§ **The task**
Return each line of the records below that contains the word "たとえば".

§ **Recorded information**
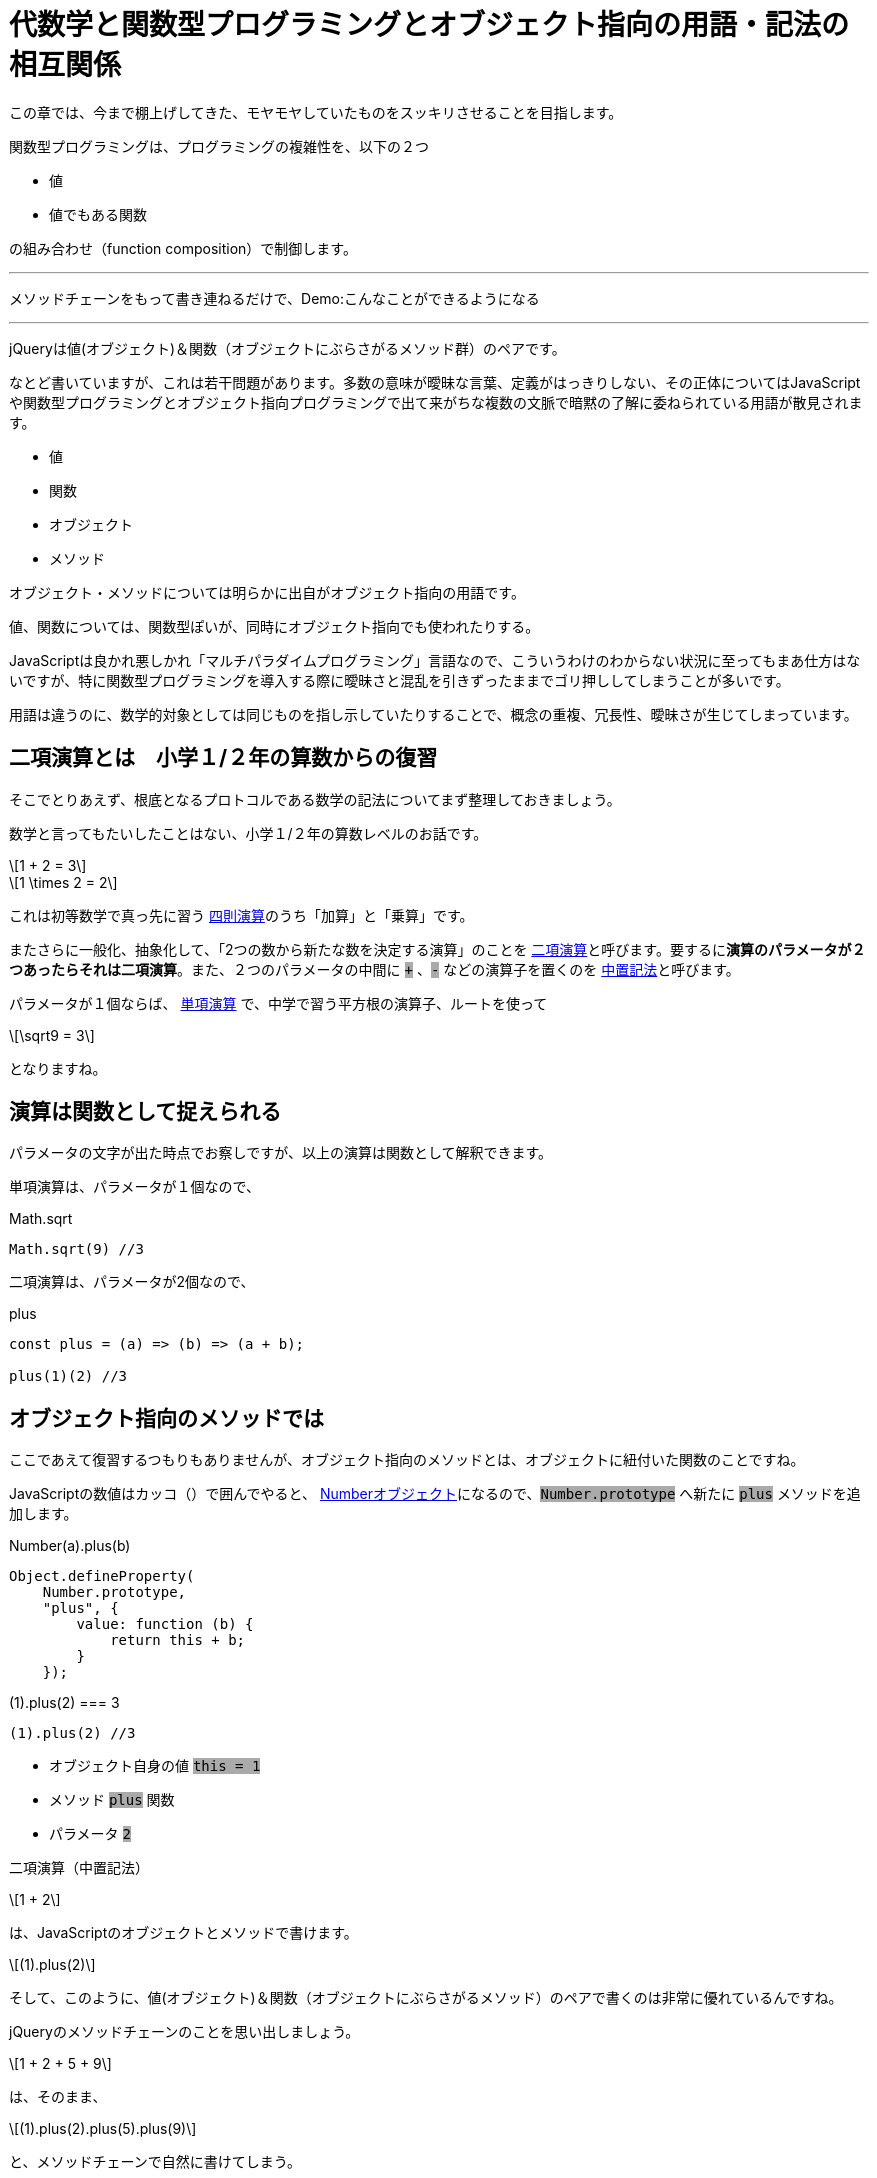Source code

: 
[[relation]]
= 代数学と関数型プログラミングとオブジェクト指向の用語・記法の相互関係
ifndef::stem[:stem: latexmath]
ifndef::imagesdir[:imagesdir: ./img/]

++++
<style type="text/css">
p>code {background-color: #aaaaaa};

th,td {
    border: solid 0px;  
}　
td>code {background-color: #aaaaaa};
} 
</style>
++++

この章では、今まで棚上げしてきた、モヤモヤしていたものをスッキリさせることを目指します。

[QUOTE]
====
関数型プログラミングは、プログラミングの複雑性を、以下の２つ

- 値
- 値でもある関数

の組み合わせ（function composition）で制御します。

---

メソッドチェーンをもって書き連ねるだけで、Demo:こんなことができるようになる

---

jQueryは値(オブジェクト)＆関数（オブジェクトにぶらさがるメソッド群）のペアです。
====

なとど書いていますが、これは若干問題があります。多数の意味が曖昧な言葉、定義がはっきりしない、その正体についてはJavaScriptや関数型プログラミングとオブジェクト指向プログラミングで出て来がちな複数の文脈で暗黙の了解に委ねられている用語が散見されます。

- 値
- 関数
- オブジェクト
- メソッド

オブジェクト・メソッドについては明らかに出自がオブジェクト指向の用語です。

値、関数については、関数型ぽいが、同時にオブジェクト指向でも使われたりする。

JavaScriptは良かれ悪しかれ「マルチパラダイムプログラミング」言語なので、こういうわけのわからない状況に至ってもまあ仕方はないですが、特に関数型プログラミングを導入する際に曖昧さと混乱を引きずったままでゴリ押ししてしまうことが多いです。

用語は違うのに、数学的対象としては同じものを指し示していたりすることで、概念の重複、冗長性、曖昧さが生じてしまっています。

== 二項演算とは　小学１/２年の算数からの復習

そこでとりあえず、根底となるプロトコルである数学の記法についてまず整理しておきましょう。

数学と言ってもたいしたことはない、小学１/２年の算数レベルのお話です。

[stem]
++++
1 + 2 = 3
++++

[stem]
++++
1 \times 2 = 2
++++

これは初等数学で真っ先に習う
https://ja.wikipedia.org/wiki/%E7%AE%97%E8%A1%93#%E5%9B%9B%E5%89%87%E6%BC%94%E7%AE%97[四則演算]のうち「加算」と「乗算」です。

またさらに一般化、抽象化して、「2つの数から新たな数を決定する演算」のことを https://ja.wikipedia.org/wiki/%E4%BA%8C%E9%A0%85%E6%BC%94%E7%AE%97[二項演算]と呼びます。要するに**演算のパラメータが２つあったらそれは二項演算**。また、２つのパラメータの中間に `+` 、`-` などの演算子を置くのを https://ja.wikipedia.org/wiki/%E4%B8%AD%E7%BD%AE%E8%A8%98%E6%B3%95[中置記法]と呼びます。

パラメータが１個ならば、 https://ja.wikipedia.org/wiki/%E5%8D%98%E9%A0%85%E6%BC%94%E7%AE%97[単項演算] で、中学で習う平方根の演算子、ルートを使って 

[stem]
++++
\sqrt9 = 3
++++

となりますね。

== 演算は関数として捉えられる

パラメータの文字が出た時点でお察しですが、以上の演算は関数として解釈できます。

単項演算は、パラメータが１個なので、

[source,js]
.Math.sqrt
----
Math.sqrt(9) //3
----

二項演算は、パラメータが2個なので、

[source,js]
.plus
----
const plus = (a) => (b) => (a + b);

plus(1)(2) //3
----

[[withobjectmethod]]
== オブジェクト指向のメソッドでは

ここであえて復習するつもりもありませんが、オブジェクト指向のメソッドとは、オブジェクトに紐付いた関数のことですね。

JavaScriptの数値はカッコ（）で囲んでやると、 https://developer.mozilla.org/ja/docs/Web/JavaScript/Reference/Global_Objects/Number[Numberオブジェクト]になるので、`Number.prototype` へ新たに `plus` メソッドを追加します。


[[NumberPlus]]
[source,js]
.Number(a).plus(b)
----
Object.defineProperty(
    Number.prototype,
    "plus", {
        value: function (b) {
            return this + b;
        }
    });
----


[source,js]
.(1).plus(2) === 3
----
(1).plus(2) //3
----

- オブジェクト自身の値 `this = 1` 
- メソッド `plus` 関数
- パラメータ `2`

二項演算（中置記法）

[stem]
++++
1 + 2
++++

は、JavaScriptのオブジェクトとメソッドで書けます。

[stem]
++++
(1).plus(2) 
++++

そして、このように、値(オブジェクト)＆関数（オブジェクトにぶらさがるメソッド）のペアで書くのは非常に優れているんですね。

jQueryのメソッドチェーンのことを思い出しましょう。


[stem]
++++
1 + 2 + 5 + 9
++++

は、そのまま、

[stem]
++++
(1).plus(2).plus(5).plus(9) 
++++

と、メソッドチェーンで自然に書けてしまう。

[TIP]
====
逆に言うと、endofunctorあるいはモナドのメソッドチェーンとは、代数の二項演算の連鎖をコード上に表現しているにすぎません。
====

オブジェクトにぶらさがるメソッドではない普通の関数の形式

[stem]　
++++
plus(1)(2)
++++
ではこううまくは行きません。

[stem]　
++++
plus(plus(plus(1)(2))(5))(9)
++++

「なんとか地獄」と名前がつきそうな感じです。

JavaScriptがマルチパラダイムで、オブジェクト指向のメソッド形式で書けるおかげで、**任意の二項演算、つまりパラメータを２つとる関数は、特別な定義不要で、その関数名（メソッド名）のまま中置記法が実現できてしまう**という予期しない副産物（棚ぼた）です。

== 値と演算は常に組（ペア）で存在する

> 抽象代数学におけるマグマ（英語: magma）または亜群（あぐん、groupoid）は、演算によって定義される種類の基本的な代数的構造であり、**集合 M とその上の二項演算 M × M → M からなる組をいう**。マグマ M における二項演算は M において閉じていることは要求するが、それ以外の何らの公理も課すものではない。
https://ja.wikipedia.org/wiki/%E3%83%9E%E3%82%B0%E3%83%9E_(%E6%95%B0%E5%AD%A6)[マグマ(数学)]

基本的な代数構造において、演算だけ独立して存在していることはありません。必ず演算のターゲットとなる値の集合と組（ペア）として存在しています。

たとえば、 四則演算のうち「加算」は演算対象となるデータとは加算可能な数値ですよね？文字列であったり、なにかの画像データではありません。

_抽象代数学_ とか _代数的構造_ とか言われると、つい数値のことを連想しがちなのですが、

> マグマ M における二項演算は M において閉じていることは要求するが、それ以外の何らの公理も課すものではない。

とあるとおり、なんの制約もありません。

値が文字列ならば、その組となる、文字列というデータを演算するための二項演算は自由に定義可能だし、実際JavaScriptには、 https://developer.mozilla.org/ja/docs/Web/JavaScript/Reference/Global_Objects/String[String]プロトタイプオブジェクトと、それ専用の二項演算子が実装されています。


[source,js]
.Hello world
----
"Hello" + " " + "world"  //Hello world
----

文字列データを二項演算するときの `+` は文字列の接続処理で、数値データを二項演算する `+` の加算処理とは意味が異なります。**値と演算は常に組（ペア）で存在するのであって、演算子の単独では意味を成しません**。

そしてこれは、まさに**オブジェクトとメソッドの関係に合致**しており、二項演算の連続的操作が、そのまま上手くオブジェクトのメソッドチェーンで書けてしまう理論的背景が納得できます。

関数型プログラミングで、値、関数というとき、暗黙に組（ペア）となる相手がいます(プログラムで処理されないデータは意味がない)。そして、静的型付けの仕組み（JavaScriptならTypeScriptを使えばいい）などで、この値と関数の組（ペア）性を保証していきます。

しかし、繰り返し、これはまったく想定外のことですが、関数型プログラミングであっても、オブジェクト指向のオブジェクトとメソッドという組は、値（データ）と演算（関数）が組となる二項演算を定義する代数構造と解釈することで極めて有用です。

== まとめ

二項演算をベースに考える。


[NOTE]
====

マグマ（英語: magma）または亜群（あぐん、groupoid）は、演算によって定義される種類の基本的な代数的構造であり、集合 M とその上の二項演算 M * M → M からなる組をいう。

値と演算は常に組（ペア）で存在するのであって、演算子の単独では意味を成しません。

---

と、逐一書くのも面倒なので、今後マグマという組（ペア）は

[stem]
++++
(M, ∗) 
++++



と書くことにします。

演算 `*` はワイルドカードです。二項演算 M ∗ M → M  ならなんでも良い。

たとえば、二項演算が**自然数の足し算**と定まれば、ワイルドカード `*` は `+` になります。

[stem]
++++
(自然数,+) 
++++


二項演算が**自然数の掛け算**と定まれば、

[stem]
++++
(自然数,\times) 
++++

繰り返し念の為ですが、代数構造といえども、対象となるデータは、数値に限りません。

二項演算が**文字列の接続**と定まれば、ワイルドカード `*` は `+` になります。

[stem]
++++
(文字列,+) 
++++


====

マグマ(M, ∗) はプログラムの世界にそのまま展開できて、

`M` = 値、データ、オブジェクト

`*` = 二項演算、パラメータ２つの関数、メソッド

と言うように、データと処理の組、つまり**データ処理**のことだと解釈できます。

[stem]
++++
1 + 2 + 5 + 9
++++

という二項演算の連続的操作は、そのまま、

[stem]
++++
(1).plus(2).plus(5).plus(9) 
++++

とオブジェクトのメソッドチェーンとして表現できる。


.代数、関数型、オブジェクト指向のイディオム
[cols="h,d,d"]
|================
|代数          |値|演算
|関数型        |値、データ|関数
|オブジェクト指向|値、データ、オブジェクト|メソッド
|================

§ **Answer to this problem**
たとえば、 四則演算のうち「加算」は演算対象となるデータとは加算可能な数値ですよね？文字列であったり、なにかの画像データではありません。
たとえば、二項演算が**自然数の足し算**と定まれば、ワイルドカード `*` は `+` になります。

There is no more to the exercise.